GOAL OF THE EXERCISE:
Count how many lines in the data hold "your". Only the number.

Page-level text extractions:
* * * * * * * * *

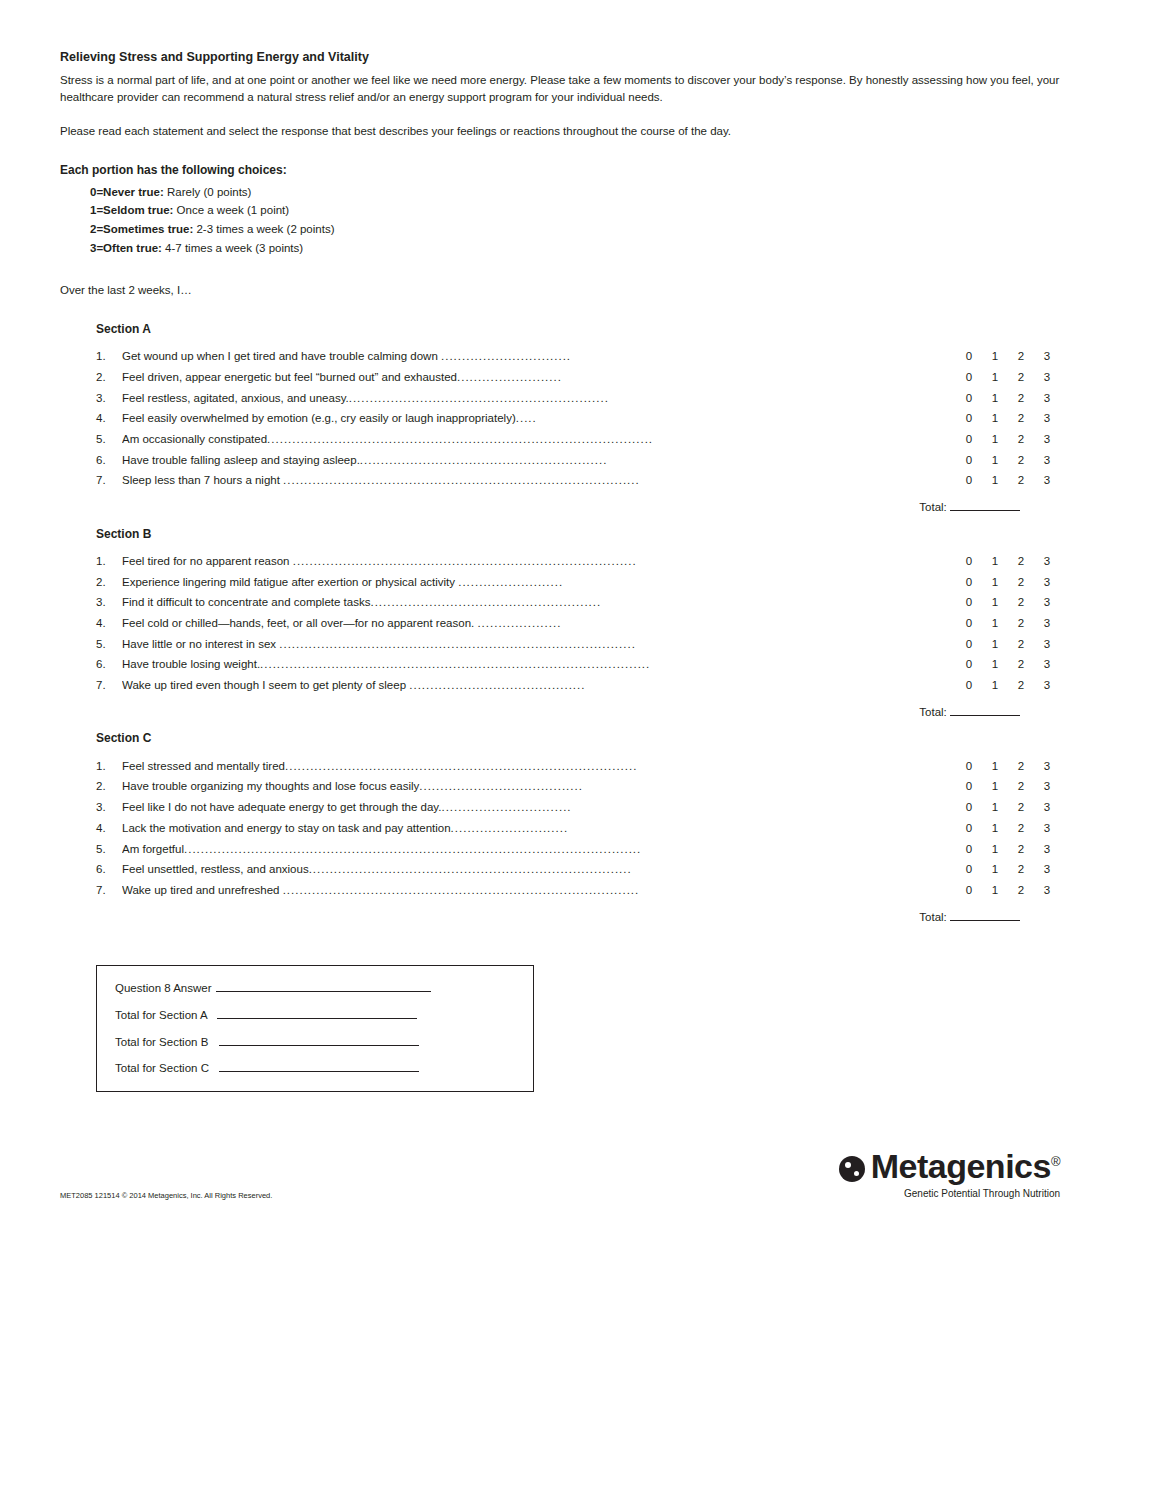Relieving Stress and Supporting Energy and Vitality
Stress is a normal part of life, and at one point or another we feel like we need more energy. Please take a few moments to discover your body’s response. By honestly assessing how you feel, your healthcare provider can recommend a natural stress relief and/or an energy support program for your individual needs.
Please read each statement and select the response that best describes your feelings or reactions throughout the course of the day.
Each portion has the following choices:
0=Never true: Rarely (0 points)
1=Seldom true: Once a week (1 point)
2=Sometimes true: 2-3 times a week (2 points)
3=Often true: 4-7 times a week (3 points)
Over the last 2 weeks, I…
Section A
| 1. | Get wound up when I get tired and have trouble calming down ............................... | 0 | 1 | 2 | 3 |
| 2. | Feel driven, appear energetic but feel “burned out” and exhausted ......................... | 0 | 1 | 2 | 3 |
| 3. | Feel restless, agitated, anxious, and uneasy. .............................................................. | 0 | 1 | 2 | 3 |
| 4. | Feel easily overwhelmed by emotion (e.g., cry easily or laugh inappropriately) ..... | 0 | 1 | 2 | 3 |
| 5. | Am occasionally constipated ............................................................................................ | 0 | 1 | 2 | 3 |
| 6. | Have trouble falling asleep and staying asleep. ........................................................... | 0 | 1 | 2 | 3 |
| 7. | Sleep less than 7 hours a night ..................................................................................... | 0 | 1 | 2 | 3 |
Total:
Section B
| 1. | Feel tired for no apparent reason .................................................................................. | 0 | 1 | 2 | 3 |
| 2. | Experience lingering mild fatigue after exertion or physical activity ......................... | 0 | 1 | 2 | 3 |
| 3. | Find it difficult to concentrate and complete tasks ....................................................... | 0 | 1 | 2 | 3 |
| 4. | Feel cold or chilled—hands, feet, or all over—for no apparent reason. .................... | 0 | 1 | 2 | 3 |
| 5. | Have little or no interest in sex ..................................................................................... | 0 | 1 | 2 | 3 |
| 6. | Have trouble losing weight. ............................................................................................. | 0 | 1 | 2 | 3 |
| 7. | Wake up tired even though I seem to get plenty of sleep .......................................... | 0 | 1 | 2 | 3 |
Total:
Section C
| 1. | Feel stressed and mentally tired .................................................................................... | 0 | 1 | 2 | 3 |
| 2. | Have trouble organizing my thoughts and lose focus easily ....................................... | 0 | 1 | 2 | 3 |
| 3. | Feel like I do not have adequate energy to get through the day. ............................... | 0 | 1 | 2 | 3 |
| 4. | Lack the motivation and energy to stay on task and pay attention ............................ | 0 | 1 | 2 | 3 |
| 5. | Am forgetful ............................................................................................................. | 0 | 1 | 2 | 3 |
| 6. | Feel unsettled, restless, and anxious ............................................................................. | 0 | 1 | 2 | 3 |
| 7. | Wake up tired and unrefreshed ..................................................................................... | 0 | 1 | 2 | 3 |
Total:
Question 8 Answer
Total for Section A
Total for Section B
Total for Section C
MET2085 121514 © 2014 Metagenics, Inc. All Rights Reserved.
Metagenics®
Genetic Potential Through Nutrition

* * * * * * * * *

SOLVED PROBLEM:
2